I do most (well, all) of my gaming online. Unfortunately, that means most people reading this (five people and counting) are my players. So when I mention shit they’ve done, they’ll probably read it, let me know they’ve read it, ask if I’m referring to them, lodge complaints, etc. This is fine as long as they don't drag it into the comments section (or give a running commentary without any context on what they’re reading, let alone what parts they’re referring to, yes I’m looking at you). Nor am I surprised – even before they were posting “Hi Ettin!” in all my goddamn threads on /tg/ they were “stumbling across” them on the WotC forums.
But this time, I’m taking a breather from poking fun at the usual suspects and saying something about powergaming, because it only applies to two people who don’t read this shit.
My views are more complicated than I can be bothered explaining right now, but basically, I don’t mind it as long as you don’t cross the line,
It’s a very vaguely-defined line, and it varies from person to person, but I can tell you the usual triggers that set little alarm bells ringing in my head:
- Trying to pass off rollplaying advice as roleplaying advice. If someone is trying to make an archivist with a certain theme (that isn't "I want to be powerful" and probably even if it is, too) in mind, cleric builds copy-pasted from CharOp are only going to take you so far.

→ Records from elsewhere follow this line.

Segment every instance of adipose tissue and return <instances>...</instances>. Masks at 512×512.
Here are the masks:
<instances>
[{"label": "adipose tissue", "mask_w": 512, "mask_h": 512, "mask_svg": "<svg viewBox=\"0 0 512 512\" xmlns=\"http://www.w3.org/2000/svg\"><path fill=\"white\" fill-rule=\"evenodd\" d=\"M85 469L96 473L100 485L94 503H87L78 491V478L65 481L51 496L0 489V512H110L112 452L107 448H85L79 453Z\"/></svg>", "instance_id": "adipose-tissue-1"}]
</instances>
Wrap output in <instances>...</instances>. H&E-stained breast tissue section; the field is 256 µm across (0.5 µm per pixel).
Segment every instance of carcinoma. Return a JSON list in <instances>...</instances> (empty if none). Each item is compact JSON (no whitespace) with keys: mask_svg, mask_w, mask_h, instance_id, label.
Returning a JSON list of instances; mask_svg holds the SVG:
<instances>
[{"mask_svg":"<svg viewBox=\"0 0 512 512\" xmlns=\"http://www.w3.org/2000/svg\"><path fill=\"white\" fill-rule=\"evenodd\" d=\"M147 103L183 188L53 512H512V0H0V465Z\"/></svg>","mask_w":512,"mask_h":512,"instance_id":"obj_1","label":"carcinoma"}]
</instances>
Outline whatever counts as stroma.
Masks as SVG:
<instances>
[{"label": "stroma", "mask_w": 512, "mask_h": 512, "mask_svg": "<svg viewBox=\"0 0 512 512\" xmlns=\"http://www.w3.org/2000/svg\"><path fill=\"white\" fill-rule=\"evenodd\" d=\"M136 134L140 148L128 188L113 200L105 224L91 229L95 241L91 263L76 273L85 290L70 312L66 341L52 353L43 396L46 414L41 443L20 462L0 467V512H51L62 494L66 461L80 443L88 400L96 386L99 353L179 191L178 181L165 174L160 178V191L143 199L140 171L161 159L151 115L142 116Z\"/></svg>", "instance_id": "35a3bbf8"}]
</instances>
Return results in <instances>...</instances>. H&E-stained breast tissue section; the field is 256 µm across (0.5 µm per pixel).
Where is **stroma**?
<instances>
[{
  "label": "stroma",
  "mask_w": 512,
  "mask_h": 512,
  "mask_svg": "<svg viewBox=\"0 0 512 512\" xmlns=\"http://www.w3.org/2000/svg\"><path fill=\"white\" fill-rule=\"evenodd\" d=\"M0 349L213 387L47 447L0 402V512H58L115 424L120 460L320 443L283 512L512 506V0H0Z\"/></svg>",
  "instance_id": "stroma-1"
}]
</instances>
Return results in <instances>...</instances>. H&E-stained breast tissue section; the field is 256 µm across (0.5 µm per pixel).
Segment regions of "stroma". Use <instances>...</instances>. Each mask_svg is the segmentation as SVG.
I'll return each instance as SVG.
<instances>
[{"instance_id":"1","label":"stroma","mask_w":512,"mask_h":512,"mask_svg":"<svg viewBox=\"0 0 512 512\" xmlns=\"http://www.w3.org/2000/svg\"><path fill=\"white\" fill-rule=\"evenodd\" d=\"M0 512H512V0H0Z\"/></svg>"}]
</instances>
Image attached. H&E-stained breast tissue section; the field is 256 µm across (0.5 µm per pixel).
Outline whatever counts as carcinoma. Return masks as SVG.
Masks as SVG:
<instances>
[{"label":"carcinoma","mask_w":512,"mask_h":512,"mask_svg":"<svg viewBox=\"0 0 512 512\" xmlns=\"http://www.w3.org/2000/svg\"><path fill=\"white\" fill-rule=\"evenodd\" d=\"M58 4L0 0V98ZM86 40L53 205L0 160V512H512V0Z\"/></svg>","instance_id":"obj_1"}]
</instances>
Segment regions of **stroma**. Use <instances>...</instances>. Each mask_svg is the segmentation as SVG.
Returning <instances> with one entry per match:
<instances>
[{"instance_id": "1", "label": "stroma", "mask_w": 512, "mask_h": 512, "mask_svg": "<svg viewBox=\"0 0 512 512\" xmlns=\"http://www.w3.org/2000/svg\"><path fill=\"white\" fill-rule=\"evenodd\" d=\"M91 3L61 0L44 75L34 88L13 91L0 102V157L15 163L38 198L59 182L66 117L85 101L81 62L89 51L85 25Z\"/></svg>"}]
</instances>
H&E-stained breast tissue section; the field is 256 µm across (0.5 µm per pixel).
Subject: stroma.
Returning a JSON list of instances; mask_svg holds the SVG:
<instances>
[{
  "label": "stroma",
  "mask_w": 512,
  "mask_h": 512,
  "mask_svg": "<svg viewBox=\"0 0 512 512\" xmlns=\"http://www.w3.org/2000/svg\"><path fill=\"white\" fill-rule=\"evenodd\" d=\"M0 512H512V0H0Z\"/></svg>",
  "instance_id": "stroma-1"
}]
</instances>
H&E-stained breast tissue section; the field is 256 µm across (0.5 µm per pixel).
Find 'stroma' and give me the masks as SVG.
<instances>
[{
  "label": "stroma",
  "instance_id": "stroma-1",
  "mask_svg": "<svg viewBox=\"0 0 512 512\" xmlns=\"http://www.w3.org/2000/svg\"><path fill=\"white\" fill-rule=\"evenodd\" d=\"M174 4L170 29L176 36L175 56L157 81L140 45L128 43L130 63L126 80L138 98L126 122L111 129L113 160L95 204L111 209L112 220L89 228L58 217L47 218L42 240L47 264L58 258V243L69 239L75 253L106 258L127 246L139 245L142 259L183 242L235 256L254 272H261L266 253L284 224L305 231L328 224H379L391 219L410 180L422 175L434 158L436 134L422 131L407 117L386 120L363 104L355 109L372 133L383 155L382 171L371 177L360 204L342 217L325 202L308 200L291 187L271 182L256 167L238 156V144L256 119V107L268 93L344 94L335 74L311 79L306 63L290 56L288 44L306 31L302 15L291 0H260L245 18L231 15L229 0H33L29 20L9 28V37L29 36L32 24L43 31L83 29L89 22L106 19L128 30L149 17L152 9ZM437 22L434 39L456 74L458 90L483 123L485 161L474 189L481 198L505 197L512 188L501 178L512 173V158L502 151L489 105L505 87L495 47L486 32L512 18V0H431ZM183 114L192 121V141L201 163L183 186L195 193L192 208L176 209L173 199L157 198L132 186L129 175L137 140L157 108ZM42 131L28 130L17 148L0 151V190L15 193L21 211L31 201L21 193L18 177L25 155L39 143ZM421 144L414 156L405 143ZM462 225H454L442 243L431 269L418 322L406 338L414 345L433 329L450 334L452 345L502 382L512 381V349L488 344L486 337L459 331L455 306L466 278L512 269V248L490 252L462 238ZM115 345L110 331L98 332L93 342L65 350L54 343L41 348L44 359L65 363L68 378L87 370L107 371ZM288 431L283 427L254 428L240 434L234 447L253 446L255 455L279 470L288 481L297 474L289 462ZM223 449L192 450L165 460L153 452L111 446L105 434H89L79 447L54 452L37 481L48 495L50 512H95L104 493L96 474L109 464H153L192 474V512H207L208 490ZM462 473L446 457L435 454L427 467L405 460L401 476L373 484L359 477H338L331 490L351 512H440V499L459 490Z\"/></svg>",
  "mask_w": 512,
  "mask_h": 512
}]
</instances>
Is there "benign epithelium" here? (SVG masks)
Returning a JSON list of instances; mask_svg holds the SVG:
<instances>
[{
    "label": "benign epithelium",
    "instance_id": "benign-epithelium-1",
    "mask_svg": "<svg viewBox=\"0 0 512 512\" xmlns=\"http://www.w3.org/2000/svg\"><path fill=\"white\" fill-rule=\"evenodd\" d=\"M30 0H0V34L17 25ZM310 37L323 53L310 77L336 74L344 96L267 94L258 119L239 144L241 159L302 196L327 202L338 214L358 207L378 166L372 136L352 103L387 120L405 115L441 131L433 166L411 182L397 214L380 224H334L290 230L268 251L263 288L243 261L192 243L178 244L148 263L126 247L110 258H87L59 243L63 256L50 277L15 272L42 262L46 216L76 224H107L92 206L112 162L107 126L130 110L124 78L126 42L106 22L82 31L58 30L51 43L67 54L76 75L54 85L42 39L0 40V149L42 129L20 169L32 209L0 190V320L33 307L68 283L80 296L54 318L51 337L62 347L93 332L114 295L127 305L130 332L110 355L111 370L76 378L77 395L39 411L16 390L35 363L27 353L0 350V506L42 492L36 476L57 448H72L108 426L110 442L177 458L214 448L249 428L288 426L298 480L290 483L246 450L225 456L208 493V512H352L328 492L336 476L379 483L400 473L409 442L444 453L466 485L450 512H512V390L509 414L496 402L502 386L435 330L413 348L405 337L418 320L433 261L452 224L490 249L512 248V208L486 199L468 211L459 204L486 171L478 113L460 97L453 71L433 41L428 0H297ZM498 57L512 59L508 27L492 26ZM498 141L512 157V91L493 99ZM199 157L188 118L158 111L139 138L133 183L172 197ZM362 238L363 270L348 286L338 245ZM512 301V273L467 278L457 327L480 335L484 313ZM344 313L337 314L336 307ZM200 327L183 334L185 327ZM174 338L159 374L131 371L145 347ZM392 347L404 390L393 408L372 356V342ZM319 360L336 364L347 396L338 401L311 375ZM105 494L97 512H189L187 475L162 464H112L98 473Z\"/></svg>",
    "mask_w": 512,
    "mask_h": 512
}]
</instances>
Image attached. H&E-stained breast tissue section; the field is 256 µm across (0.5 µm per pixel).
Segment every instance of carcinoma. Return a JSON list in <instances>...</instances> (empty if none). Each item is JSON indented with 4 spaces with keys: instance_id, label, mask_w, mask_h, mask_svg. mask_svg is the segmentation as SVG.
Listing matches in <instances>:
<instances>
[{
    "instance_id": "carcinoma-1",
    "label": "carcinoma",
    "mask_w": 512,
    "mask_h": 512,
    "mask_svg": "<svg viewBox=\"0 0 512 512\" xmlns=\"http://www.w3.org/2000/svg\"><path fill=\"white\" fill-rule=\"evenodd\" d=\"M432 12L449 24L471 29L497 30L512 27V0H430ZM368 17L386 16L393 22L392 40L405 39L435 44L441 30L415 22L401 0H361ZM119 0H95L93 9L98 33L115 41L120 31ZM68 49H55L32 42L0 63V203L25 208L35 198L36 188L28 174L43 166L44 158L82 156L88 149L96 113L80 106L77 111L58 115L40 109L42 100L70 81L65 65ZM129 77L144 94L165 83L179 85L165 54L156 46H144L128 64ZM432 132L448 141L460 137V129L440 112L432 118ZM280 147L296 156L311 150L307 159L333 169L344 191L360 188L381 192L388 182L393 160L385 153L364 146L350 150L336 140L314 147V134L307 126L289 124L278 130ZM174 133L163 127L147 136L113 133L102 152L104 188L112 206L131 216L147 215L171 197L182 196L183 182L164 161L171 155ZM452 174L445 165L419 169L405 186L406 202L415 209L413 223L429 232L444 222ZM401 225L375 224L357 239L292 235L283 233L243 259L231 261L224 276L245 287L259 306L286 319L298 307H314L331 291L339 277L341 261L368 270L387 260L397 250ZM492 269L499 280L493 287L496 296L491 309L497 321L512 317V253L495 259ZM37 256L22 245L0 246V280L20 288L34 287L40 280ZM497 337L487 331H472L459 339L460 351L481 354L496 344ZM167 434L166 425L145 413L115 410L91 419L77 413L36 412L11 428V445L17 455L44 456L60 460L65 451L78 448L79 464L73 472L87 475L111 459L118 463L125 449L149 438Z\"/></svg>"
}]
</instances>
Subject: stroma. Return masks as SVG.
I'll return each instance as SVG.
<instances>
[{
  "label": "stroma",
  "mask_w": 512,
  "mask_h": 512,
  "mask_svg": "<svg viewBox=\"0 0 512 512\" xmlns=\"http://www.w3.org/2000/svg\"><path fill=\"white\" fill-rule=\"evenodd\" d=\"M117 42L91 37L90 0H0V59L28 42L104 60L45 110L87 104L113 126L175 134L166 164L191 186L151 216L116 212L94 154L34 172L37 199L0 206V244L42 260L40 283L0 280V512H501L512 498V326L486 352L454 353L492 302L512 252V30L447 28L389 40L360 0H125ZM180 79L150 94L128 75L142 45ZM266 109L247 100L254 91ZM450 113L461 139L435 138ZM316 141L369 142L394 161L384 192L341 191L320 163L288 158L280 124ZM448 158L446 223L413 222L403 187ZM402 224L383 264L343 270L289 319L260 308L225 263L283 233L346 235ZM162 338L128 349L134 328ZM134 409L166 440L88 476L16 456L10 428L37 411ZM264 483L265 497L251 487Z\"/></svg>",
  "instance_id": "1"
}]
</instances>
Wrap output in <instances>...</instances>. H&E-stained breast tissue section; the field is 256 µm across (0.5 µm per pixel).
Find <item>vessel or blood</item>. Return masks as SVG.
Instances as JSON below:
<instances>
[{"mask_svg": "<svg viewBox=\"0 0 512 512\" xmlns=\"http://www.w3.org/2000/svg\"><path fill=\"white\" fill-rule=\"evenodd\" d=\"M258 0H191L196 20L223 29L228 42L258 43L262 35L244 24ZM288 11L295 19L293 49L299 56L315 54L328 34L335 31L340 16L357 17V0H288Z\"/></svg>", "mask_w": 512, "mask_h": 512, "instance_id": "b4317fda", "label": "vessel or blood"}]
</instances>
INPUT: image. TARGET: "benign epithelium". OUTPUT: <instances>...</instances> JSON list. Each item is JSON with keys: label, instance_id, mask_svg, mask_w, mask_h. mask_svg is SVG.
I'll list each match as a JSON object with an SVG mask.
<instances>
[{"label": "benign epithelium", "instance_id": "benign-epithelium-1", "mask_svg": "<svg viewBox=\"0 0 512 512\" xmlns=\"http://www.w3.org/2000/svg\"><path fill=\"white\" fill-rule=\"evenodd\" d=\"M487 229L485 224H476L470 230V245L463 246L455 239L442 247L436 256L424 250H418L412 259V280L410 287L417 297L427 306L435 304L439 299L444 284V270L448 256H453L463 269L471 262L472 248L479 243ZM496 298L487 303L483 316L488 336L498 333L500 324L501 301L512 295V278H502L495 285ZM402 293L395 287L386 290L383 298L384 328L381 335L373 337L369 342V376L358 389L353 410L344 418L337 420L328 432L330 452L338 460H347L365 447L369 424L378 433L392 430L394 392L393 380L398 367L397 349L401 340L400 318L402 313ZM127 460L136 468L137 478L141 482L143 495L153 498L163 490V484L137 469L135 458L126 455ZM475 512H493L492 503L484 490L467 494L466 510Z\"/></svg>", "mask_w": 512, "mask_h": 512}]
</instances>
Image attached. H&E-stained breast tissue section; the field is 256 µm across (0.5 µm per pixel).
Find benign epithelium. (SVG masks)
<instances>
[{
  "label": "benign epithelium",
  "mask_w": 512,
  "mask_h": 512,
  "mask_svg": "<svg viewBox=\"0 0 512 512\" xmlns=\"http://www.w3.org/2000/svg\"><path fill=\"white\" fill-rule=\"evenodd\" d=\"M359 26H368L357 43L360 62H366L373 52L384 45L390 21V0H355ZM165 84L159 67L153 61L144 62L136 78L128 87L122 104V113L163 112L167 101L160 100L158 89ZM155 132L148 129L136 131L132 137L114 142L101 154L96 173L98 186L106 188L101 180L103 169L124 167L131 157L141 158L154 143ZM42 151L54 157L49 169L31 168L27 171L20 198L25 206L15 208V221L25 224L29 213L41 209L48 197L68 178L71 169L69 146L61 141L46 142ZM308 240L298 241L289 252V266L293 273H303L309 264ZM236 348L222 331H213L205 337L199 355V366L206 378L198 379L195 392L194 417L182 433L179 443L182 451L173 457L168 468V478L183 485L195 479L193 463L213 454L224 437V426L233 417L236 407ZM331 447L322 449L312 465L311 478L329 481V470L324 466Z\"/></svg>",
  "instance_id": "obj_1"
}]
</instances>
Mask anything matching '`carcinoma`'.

- Any character sheet which is obviously 100% crunch and 0% fluff. I don’t care if you’ve gone crazy with splatbooks and made a character which does hundreds of damage to certain creature types a round or whatever, as long as your backstory is better than “my Saint once saved an orphanage from a paragon undead balor, or something”.
- An “it’s just a name, nothing more, hurr bi durr” attitude towards "prestige classes". I don’t care what you take, but if you want one with fluff that doesn’t fit at least bother to do something about it. Hell, I’ll write it.
- Similarly, don’t cry if you have to roleplay taking it. Thralls of Demogorgon don’t just wake up one morning and pull their devotion and powers out of their arse, you know.
- Sometimes, certain words or phrases. Partial list: Referring happily to your character as “so powerful”, “borderline overpowered” etc., the words “build”, “min/maxed” and “Gatorade”, wanting to use the game to “playtest” homebrew material, complaining about losing spell progression, complaining about having to roleplay... it depends on the person and their intent.
Things that are not necessarily powergaming in and of themselves but can be very irritating:
- Treating the Monster Manual like a Big Bumper Book of Races. Playing cool-looking races is okay. Playing races because they work well with your class is okay if you don’t overdo it. Trying to play a giant on a pirate ship, what the hell.
- Splatbooks. I actually allow pretty much anything that’s WotC material if it’s run by me first (and will at least consider 3rd–party stuff), but for some reason people keep either forgetting or misreading the “run by me first” part. I’m not even sure exactly how you can take that to mean “it’s okay to show up with an Archivist/Shadow Sun Ninja/Champion of Gwynharwyf elf paragon, and yes, I know that doesn’t make any sense.”
- Asking for flaws. No, fuck you.
Seriously though, like I said, I’m not that picky. I’ve let most of these slide a few times, and I am much more lenient (read: hypocritical) towards those I know and trust, such as myself. Just treat roleplay as something other than a formality and we're good. (And I recognise my playstyle isn't the only way to play, but in my games you better get used to it.)
Oh, and the bard? Yeah, fuck that guy.
Let's end this post with something new: A competition Someone suggest some ways to beef up the bard a little and I’ll draw (and/or post) requests for the best ones. Comments page is fine, but I accept other forms of communication. Try for balance, but I’m not picky as long as it’s cool. I’m talking defeating enemies with The Power of Rock and such, here. (It doesn’t have to be rock music. I would also accept a bitchin’ poetry jam.)
Oh, and if you’re a player you have to say “Hi Ettin!”.